Loading
Ketua Dewan Nasional SETARA Institute Hendardi. (Net)
JAKARTA, ARAHKITA.COM — Rencana pemerintah untuk menulis ulang sejarah Indonesia jelang HUT RI ke-80 menuai kritik tajam. Ketua Dewan Nasional SETARA Institute, Hendardi, menilai proyek tersebut sarat kepentingan politik dan berpotensi membelokkan fakta sejarah.
Pemerintah Indonesia melalui Kementerian Kebudayaan kini tengah menggarap proyek besar penulisan ulang sejarah nasional. Targetnya: rampung sebelum 17 Agustus 2025. Tim penyusun dipimpin oleh Prof. Susanto Zuhdi, Guru Besar Fakultas Ilmu Pengetahuan Budaya Universitas Indonesia.
Namun, proyek ini dinilai kontroversial. Menurut Hendardi, rencana tersebut tidak hanya terburu-buru, tapi juga mengingatkan publik pada praktik manipulasi sejarah era Orde Baru. Kala itu, sejarah disesuaikan dengan narasi penguasa, seperti yang dilakukan Nugroho Notosusanto saat menjadi sejarawan resmi pemerintah.
Baca juga:
Penetapan Soeharto sebagai Pahlawan Nasional, Hendardi: Prabowo Menanggung Beban Politik Baru“Ini mirip dengan pola lama, ketika sejarah dikendalikan oleh penguasa untuk melanggengkan kekuasaan,” tegas Hendardi, Minggu (16/6/2025).
Kritik untuk Fadli Zon: “Manipulatif dan Penuh Sensasi”
Hendardi secara khusus menyoroti narasi yang dibawa Menteri Kebudayaan Fadli Zon. Ia menyebut pernyataan Fadli tentang sejarah nasional, terutama soal tragedi 1998 dan pelanggaran HAM masa lalu, sebagai bentuk manipulasi dan pengingkaran terhadap fakta.
“Fadli Zon tidak hanya tidak empatik terhadap korban, tapi juga berhalusinasi dan mengarang bebas. Pernyataannya bertentangan dengan temuan resmi negara, seperti TGPF 1998, Komnas HAM, Komnas Perempuan, dan riset ilmiah independen lainnya,” ujar Hendardi.
Ia mendesak Fadli untuk menarik ucapannya, terutama yang menyangkal adanya pemerkosaan massal dalam kerusuhan Mei 1998, dan meminta maaf kepada para korban serta keluarganya.
Penulisan Sejarah Harus Independen dan Inklusif
Lebih lanjut, Hendardi menilai Kementerian Kebudayaan tidak memiliki otoritas utama dalam menentukan narasi sejarah nasional. Jika niatnya untuk kepentingan pendidikan, seharusnya hal ini dikonsultasikan dengan kementerian pendidikan, bukan dikerjakan tergesa-gesa.

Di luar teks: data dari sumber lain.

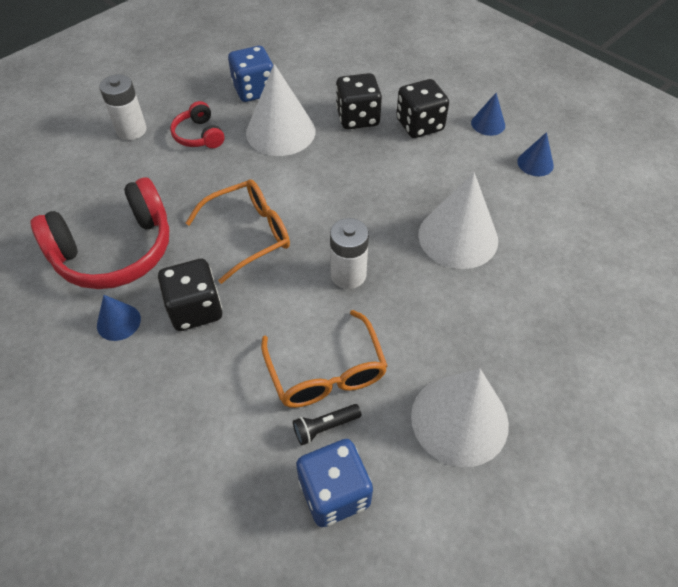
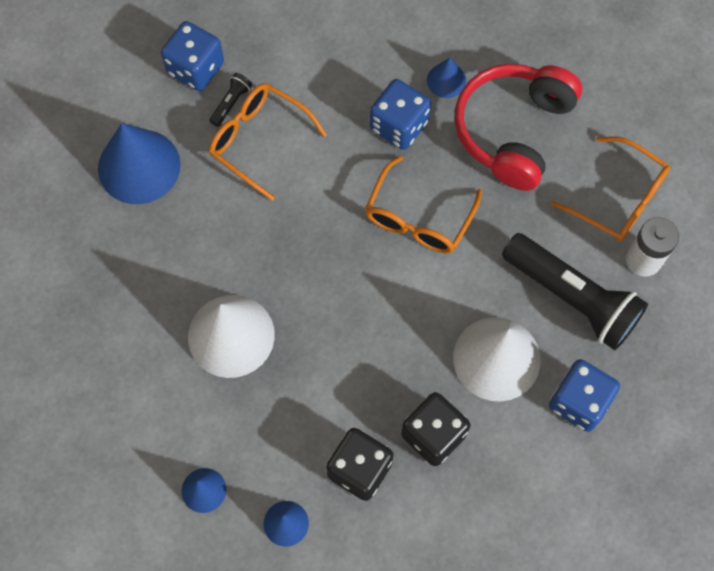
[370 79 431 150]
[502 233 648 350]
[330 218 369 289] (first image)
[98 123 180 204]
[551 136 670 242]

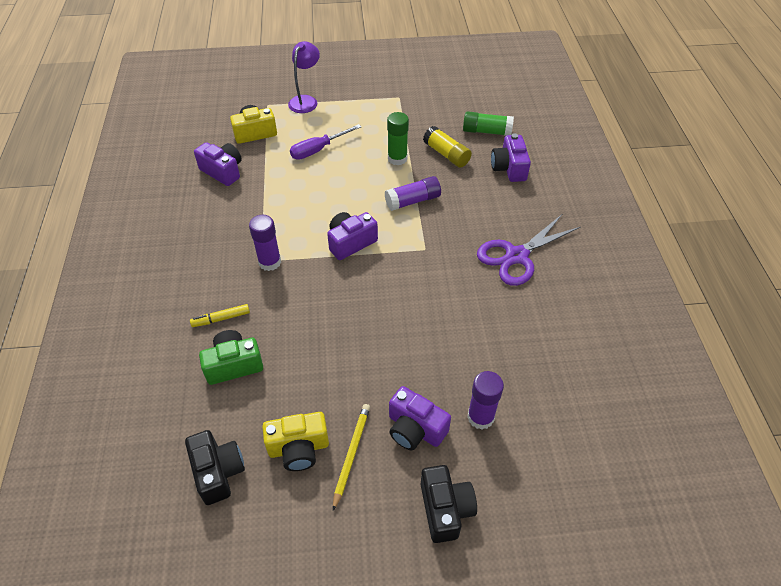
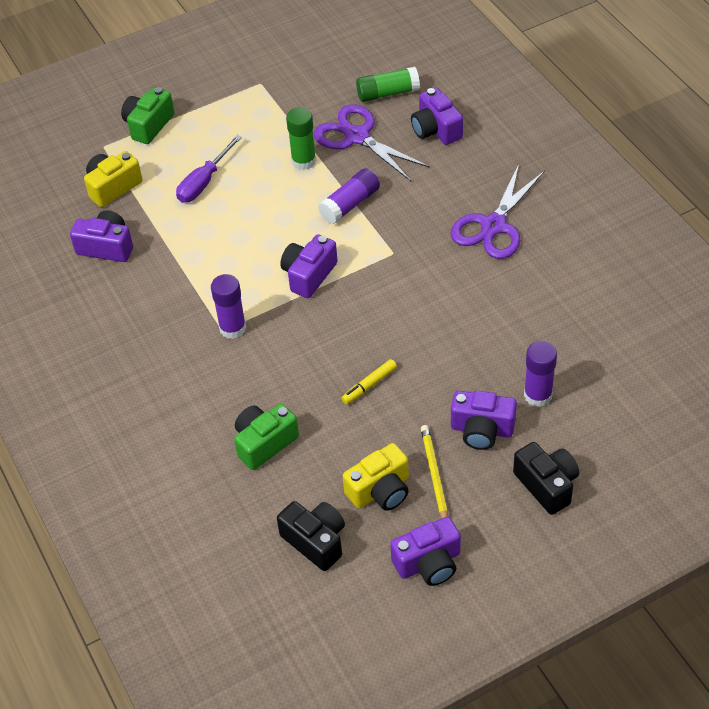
[341 359 397 405]
[121 87 174 144]
[314 105 430 181]
[390 517 461 586]

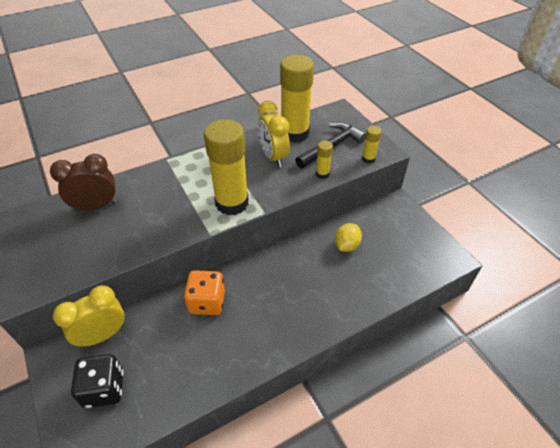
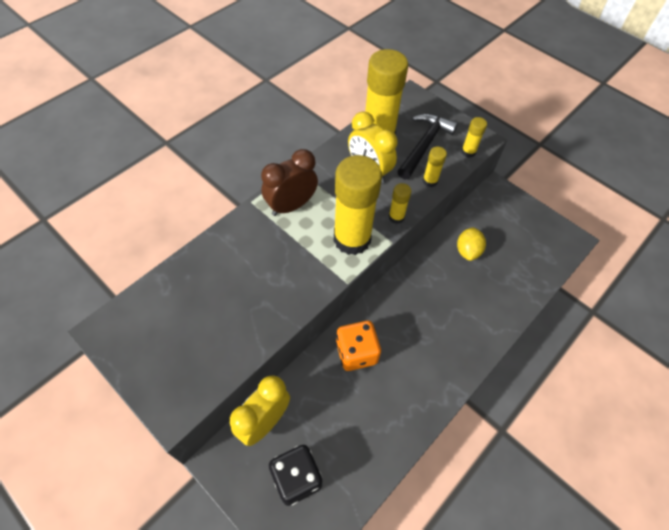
[261 149 318 216]
[388 183 412 224]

“Tidak ada urgensi nasional yang memaksa proyek ini harus selesai sebelum 17 Agustus 2025. Ini justru menimbulkan kecurigaan bahwa ada motif politik di baliknya,” katanya.

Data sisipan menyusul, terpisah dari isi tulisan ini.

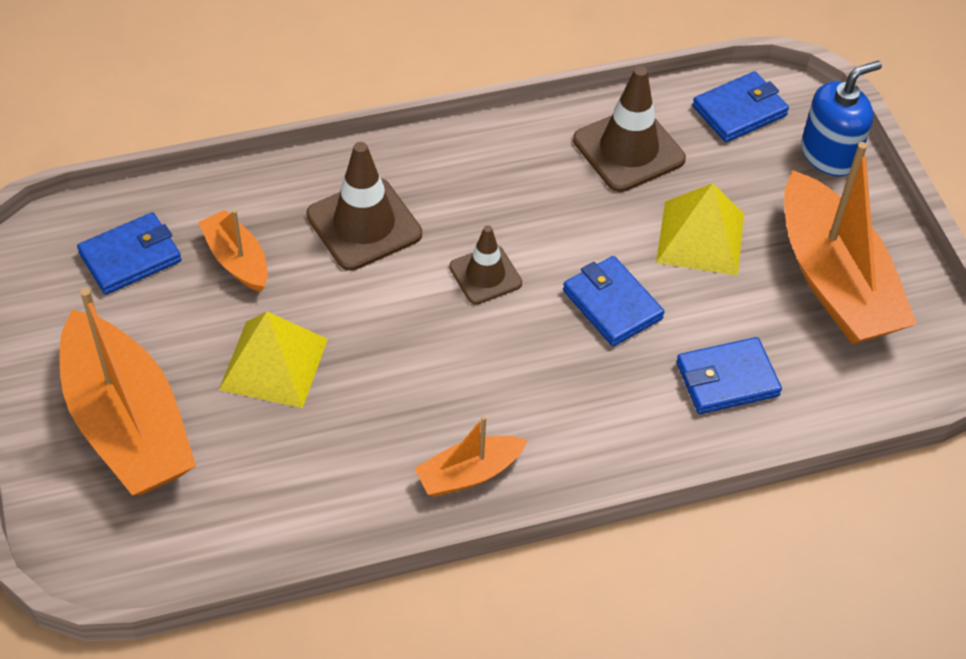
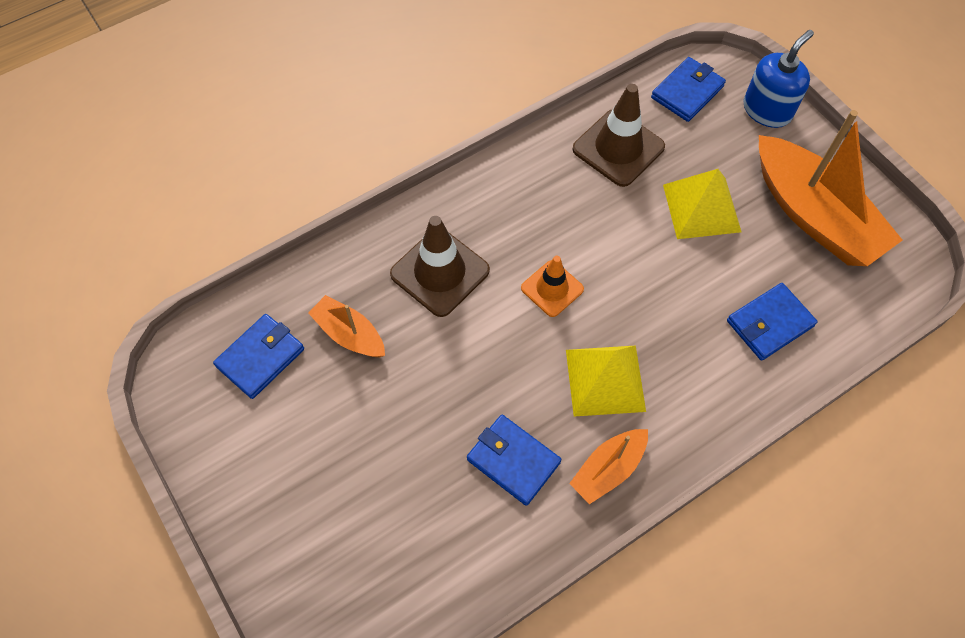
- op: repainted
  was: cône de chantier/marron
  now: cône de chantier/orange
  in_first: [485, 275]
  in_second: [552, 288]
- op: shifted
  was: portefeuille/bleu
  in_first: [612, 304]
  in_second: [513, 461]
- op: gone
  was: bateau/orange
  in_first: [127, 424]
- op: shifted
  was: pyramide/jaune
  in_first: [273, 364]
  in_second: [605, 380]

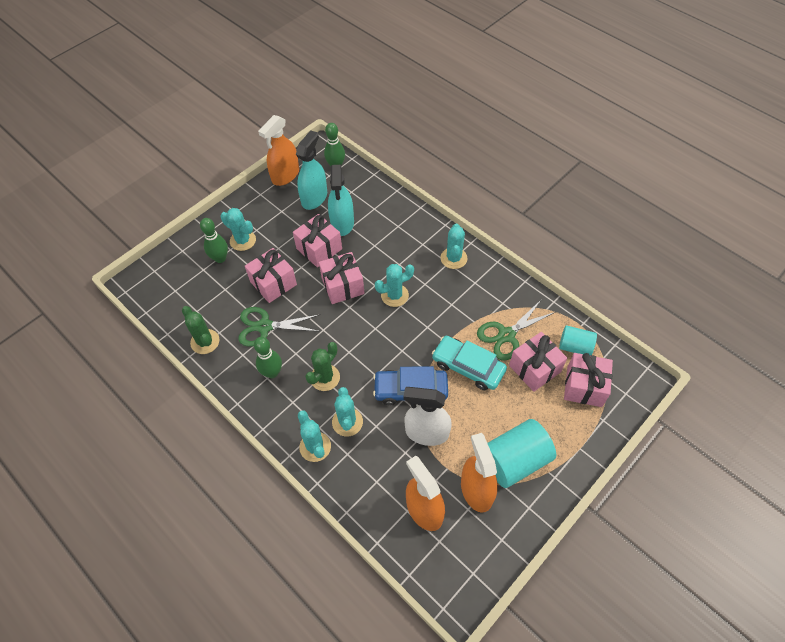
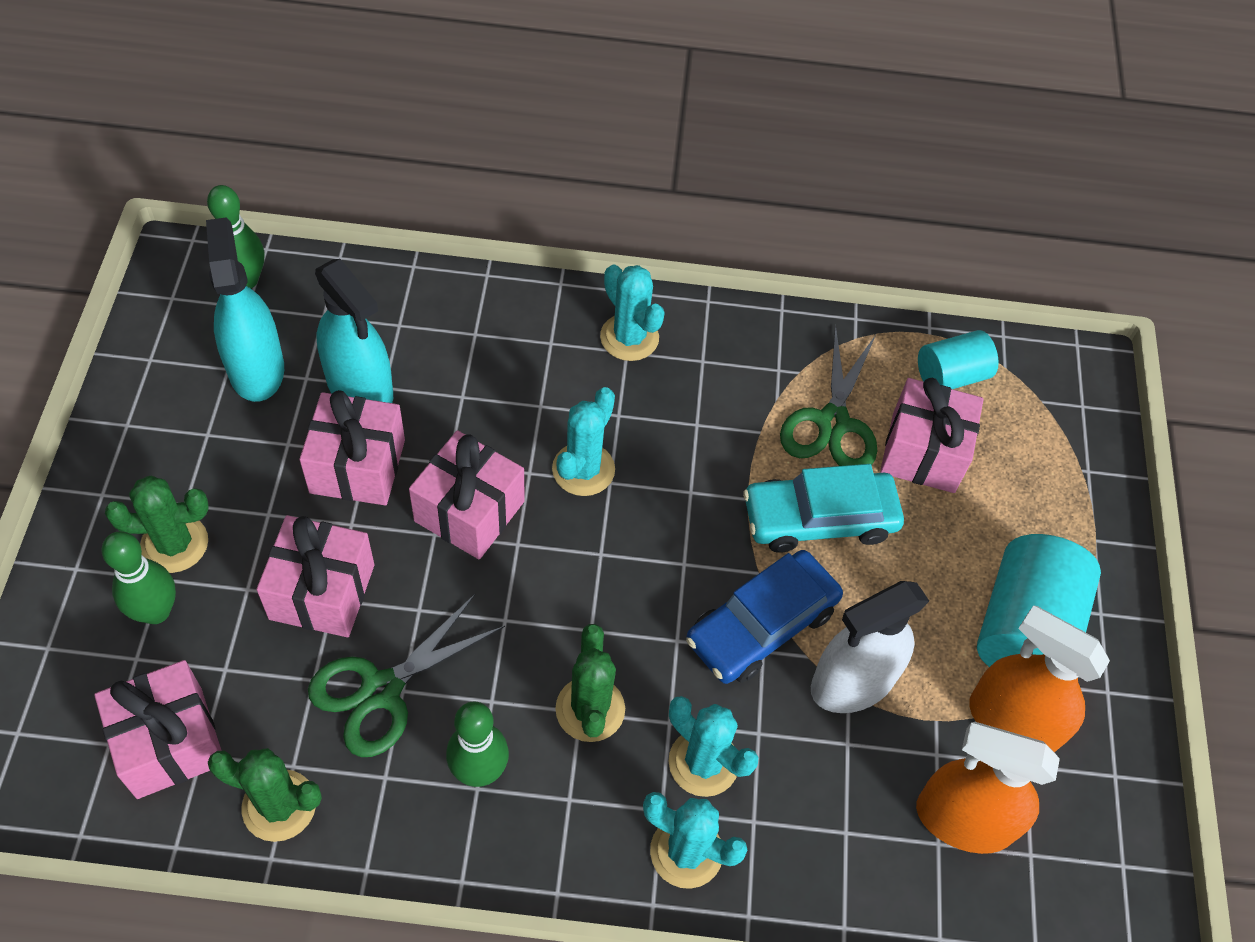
- op: gone
  was: vaporisateur/orange
  in_first: [285, 175]
- op: repainted
  was: cactus/turquoise
  now: cactus/vert
  in_first: [243, 240]
  in_second: [174, 544]
- op: shifted
  was: cadeau/rose
  in_first: [584, 386]
  in_second: [169, 742]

Hendardi juga mengingatkan bahwa sejarah adalah hasil dialog, bukan produk tunggal kekuasaan. Ia menyarankan agar penulisan sejarah dilakukan melalui proses inklusif, melibatkan akademisi, sejarawan independen, masyarakat sipil, dan tentu saja para penyintas.
“Pemerintah seharusnya fokus pada pengungkapan kebenaran dan penyelesaian kasus pelanggaran HAM, bukan menulis ulang sejarah secara sepihak dan represif,” pungkasnya dalam rilis yang diterima media ini Senin (16/6/2025).